Estas pessoas devem estar muito desesperadas para pagar mil, dois mil euros, por uma viagem na qual nem sabem se vão sobreviver. As máfias aproveitam-se e os governos não intervêm para ajudar. Tudo isso é uma consequência do capitalismo voraz”, acredita.

Dentro desta ideia, os países ricos beneficiam das matérias-primas que exploram nestes países, e os lucros não se revertem para a população. E mudar o estado de coisas não é tarefa fácil… “Os governantes destes países [africanos] pertencem a poucas famílias, muito ricas e poderosas, e não há interesse em direitos humanos ou laborais.

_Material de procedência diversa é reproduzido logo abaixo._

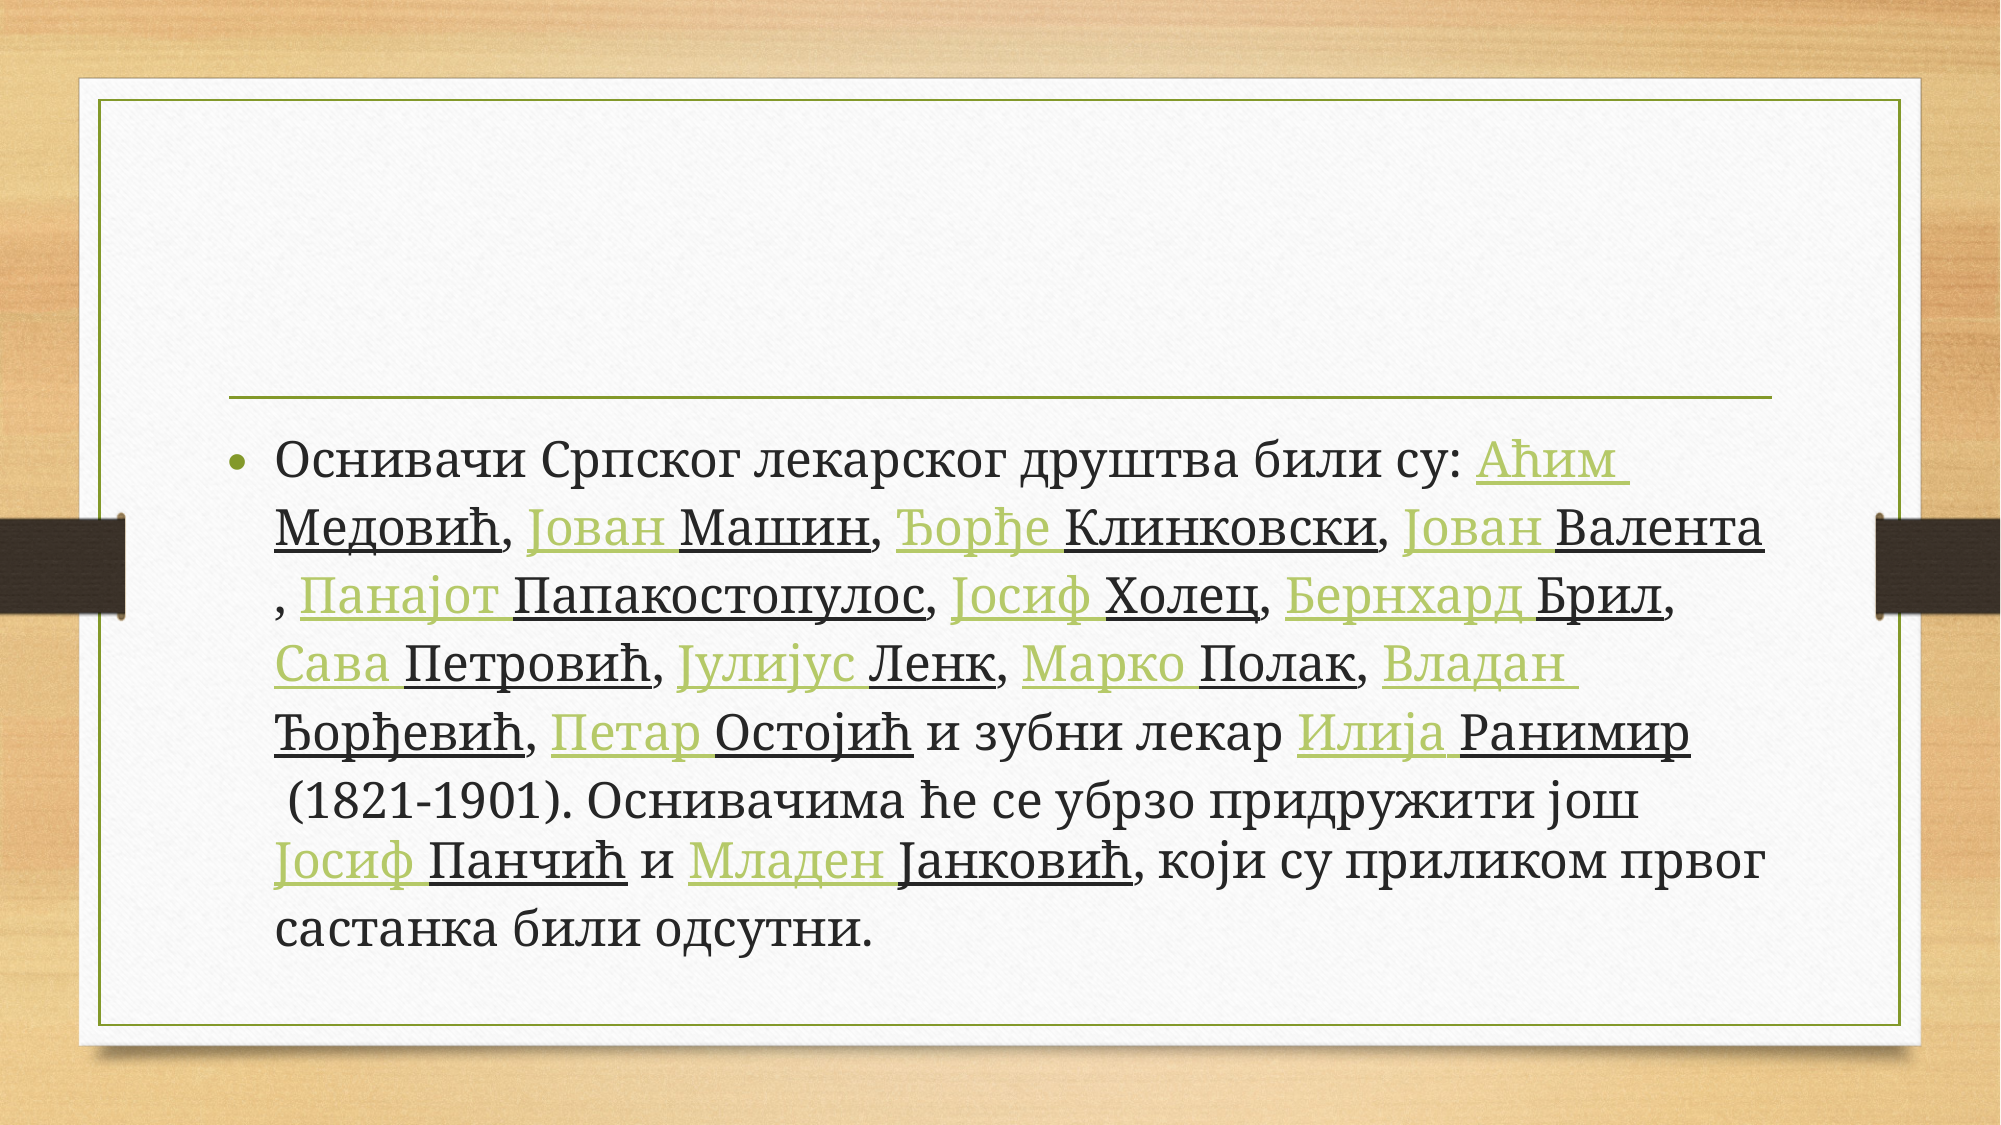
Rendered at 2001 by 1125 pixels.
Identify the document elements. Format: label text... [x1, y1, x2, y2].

Os membros desta elite estão em contacto, são amigos, das elites europeias e, se quisessem trabalhar em prol de maior justiça social, enfrentariam problemas”.

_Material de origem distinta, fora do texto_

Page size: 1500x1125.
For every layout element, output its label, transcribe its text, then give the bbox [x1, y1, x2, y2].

Para Óscar Kapoya, teria de haver um limite para o capitalismo. “Há um limite para quão baixo pode chegar um ser humano – a condição de sem-abrigo. Mas para os ricos não existem estes limites, podem fazer tudo. É claro que isso gera danos colaterais e a imigração é um deles”, conclui.

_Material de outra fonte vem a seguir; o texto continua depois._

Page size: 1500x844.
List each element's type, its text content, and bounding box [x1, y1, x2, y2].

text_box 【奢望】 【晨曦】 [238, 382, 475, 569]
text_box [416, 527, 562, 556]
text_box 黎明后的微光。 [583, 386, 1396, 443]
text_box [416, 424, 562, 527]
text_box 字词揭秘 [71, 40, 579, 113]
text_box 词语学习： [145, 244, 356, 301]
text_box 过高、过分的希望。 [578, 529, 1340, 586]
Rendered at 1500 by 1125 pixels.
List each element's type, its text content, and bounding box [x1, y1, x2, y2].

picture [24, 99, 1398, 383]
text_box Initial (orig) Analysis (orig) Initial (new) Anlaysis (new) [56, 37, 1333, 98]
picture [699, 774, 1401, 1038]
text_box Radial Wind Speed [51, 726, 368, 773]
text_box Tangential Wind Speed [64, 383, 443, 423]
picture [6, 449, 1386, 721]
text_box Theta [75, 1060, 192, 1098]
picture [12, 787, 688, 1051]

O ator, apesar da marcante presença num dos melhores filmes deste Cinefiesta e que já coleciona alguns prémios no meio internacional (especialmente no Festival de Málaga), deve voltar ao seu “habitat” natural, o teatro. Com base num texto da dramaturga inglesa negra debbie tucker green, Lapoya volta a ter um personagem forte – novamente envolto em dilemas raciais.